Ten years have passed, since Tanox was forced to put its TNX-901 program on the shelf. In the meantime, a phase II clinical trial of omalizumab on peanut allergy failed to finish, as a couple of patients suffered anaphylactic reactions during the testing for baseline sensitivity for peanut allergens and the trial had to be suspended.

==Mechanism==
TNX-901 is a humanized anti-IgE antibody with a unique set of binding specificity to human IgE. The therapeutic anti-IgE antibodies, like TNX-901, were designed to neutralize free IgE in the blood and in interstitial space and to target IgE-expressing B lymphocytes via their surface B cell receptors, without triggering the activation of mast cells and basophils, which bear on their surface high affinity IgE receptors, which are essentially fully occupied and armed by IgE. If an ordinary anti-IgE antibody, which does not possess the unique set of binding specificity of CGP51901 or TNX-901, were injected into a human subject, it would probably invariably induce an extensive scale of mast cell and basophil activation and hence the development of anaphylactic shocks. TNX-901 can intervene with the IgE-mediated allergic pathway at the top of the pathway, and hence prevent the down-stream release of pharmacological mediators from activated basophils and mast cells. It was also discovered in the early clinical trials that the depletion of IgE in the blood gradually cause the down-regulation of the high-affinity IgE receptors on basophils, mast cells, and dendritic cells, rendering these cells insensitive to allergen activation.

==Research==
The chimeric form of TNX-901, was made prior to TNX-901 by Tanox in 1988-1989 and later referred to as CGP51901 (CGP is an acronym for “Ciba-Geigy Product”) after Tanox established a partnership with Ciba-Geigy in 1990. CGP51901 was the first anti-IgE antibody to receive an IND (“Investigational New Drug”) approval from the U.S. FDA to be tested in human subjects. Under the collaborative agreement between Tanox and Ciba-Geigy, cGMP-grade CGP51901 was manufactured in a 500-liter bioreactor facility in Tanox in Houston, Texas and a Phase I trial on individuals with pollen sensitivity was carried out in Southampton, UK in 1991–1992, and a Phase II trial on patients with severe sensitivity to mountain cedar pollens was performed in three medical centers in Texas in 1994–1995. Based on the safety and efficacy data of these two trials, a “switch-over” study was performed on TNX-901 and subsequently a double-blinded, randomized, placebo-controlled, and multi-center trial of TNX-901 was designed and performed on patients with extreme sensitivity to peanuts.
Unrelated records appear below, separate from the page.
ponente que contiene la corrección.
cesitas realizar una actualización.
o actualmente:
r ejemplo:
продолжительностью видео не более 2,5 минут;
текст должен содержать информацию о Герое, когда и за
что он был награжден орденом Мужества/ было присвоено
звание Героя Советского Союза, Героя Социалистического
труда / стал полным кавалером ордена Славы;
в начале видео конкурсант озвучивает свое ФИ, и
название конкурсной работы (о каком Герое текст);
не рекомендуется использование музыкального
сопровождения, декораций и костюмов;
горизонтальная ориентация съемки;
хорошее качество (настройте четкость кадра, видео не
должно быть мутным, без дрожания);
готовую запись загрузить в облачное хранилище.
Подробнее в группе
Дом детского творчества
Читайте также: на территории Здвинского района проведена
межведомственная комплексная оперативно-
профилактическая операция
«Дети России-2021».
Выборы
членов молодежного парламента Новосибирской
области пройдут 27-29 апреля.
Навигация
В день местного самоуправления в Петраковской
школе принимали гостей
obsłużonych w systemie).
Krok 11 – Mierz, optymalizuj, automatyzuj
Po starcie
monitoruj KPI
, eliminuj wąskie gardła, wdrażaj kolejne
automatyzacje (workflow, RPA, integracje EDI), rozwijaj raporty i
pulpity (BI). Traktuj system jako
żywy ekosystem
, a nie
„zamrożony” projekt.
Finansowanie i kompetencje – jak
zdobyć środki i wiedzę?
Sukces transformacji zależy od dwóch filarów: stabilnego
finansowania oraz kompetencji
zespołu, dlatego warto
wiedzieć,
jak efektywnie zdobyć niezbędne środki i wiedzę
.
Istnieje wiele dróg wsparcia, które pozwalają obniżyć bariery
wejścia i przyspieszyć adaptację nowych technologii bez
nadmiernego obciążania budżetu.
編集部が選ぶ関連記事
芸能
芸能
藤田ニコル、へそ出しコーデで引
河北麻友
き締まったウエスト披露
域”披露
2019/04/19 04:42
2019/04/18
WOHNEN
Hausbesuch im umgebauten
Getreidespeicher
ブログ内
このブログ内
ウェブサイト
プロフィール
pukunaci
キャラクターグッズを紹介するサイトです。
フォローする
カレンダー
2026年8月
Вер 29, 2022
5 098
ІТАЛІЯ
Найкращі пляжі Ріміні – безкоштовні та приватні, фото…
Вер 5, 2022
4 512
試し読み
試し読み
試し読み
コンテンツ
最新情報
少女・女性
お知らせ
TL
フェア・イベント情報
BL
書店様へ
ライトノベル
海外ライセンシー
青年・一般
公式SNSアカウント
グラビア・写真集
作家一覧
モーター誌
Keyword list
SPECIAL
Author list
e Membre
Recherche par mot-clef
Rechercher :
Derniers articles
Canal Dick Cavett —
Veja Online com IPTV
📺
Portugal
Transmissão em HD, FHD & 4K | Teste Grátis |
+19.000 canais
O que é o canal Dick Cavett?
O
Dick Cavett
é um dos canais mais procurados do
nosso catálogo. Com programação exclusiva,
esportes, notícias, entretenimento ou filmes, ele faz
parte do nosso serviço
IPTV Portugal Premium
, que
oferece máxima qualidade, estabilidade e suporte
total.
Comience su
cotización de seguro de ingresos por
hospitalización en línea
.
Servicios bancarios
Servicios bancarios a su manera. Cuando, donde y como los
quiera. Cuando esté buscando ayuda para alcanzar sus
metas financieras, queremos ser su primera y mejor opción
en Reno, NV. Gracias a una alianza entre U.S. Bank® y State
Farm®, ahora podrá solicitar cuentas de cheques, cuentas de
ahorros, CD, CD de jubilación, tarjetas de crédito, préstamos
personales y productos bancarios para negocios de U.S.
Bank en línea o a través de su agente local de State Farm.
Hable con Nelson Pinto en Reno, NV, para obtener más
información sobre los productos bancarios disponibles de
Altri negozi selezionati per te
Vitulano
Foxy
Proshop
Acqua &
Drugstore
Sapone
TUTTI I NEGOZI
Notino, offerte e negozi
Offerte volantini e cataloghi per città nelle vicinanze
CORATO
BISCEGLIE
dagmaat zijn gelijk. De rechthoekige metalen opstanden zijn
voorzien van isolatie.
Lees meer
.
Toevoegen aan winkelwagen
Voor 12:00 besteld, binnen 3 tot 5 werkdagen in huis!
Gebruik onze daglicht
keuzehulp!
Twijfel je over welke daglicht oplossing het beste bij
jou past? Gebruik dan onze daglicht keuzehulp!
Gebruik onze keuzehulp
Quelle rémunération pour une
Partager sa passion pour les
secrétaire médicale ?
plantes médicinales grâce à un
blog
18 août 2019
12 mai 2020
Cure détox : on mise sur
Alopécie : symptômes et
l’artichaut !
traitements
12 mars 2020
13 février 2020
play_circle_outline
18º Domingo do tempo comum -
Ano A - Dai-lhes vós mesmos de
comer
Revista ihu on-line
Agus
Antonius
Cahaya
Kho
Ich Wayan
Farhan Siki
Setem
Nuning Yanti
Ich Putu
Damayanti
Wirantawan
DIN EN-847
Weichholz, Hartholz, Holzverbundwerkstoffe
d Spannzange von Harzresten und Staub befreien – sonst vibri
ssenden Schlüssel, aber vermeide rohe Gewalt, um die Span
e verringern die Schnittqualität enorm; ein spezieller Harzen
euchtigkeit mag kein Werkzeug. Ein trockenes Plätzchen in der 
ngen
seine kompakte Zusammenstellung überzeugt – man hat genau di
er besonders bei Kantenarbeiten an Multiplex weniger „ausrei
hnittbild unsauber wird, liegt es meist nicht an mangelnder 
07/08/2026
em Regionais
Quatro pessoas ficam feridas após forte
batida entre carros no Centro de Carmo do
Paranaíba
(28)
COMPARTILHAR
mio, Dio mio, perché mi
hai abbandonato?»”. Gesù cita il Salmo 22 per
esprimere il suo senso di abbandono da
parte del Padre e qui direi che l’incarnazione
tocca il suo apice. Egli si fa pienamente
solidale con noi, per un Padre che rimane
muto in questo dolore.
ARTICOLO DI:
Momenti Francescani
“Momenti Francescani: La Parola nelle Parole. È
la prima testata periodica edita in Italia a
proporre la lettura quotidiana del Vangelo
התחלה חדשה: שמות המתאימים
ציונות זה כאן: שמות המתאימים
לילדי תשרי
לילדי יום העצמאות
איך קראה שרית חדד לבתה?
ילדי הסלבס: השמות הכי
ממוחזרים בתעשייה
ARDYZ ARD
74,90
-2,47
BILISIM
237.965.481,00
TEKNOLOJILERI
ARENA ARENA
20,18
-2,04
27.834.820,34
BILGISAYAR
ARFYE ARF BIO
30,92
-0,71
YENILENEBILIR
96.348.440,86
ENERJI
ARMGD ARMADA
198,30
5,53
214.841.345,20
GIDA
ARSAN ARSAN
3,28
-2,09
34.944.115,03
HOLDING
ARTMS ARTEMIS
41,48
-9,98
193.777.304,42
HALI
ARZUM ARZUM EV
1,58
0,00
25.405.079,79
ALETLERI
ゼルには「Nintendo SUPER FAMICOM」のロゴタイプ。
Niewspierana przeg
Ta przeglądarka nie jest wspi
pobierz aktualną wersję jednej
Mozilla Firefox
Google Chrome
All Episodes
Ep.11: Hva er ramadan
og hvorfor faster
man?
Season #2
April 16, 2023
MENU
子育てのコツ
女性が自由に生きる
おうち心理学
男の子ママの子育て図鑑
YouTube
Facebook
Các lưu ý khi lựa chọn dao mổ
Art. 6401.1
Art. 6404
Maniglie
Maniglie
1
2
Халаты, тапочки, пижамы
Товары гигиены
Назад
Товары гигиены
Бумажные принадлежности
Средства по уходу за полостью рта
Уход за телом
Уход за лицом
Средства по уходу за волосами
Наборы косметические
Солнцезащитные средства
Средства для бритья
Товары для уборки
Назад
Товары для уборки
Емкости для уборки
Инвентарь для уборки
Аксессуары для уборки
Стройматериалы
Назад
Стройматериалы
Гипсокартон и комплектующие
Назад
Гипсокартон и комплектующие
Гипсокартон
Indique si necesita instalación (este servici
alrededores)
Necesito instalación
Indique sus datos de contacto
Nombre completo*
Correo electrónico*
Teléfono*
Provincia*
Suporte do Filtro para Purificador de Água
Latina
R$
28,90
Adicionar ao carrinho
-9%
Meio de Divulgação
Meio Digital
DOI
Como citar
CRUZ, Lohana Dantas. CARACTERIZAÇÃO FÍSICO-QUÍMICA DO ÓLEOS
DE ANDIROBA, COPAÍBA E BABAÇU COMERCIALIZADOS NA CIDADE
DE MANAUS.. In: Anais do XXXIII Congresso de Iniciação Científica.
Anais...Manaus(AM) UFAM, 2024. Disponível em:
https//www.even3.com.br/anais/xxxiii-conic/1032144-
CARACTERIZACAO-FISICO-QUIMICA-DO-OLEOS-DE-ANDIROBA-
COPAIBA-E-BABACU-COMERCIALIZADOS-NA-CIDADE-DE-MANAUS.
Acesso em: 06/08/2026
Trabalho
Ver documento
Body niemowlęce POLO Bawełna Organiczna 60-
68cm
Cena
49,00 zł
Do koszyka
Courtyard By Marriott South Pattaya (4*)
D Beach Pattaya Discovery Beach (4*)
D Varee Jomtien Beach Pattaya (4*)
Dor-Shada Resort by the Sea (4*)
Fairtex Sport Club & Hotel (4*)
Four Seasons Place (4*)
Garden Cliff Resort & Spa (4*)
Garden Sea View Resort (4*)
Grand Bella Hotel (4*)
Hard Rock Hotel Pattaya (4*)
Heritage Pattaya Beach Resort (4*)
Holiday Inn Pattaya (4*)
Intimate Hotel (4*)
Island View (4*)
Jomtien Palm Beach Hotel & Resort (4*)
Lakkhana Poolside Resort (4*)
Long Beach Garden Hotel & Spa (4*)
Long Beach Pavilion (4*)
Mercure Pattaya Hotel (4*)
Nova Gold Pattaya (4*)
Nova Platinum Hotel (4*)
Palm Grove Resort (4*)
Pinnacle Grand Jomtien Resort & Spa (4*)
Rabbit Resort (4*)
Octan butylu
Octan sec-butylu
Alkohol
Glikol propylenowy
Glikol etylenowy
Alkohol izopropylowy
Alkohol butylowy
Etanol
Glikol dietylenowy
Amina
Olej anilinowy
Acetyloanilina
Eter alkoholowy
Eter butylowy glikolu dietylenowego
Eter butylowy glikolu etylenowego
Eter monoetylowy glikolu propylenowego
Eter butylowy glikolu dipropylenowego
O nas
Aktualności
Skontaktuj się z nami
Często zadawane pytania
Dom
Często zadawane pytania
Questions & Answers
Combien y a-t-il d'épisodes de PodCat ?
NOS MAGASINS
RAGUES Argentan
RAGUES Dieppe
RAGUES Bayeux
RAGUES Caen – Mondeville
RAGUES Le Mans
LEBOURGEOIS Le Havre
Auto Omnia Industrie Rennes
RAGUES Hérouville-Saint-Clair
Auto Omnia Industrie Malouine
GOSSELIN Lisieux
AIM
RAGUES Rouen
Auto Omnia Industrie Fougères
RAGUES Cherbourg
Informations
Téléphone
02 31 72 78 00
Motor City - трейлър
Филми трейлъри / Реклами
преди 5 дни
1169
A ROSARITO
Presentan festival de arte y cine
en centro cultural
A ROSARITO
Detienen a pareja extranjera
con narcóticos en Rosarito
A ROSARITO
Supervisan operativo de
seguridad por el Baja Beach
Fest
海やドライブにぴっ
The clinical trial results indicate that with the administration of TNX-901, patients, who could tolerate an average of half a peanut before the treatment, were able to ingest up to 9 peanuts before they started to have allergic reactions. Therefore, TNX-901 cannot cure peanut allergy, but could protect patients from the often violent and life-threatening reactions upon the accidental exposure to peanut. Note that this clinical study was not done on patients who were known to develop deadly anaphylactic reactions to minute traces of peanut.

==Similar drugs==
Another anti-IgE antibody with identical antigen-binding characteristics is already on the market for allergic asthma and immunoglobulin E-mediated food allergy, under the trade name Xolair (omalizumab). Omalizumab is an anti-IgE monoclonal antibody, which was placed in a development program under a tripartite partnership formed by Tanox, Novartis, and Genentech in 1996. Xolair was originally approved solely to treat severe persistent allergic forms of asthma and nasal polyps, but in February 2024, the FDA approved it also to treat severe food allergy.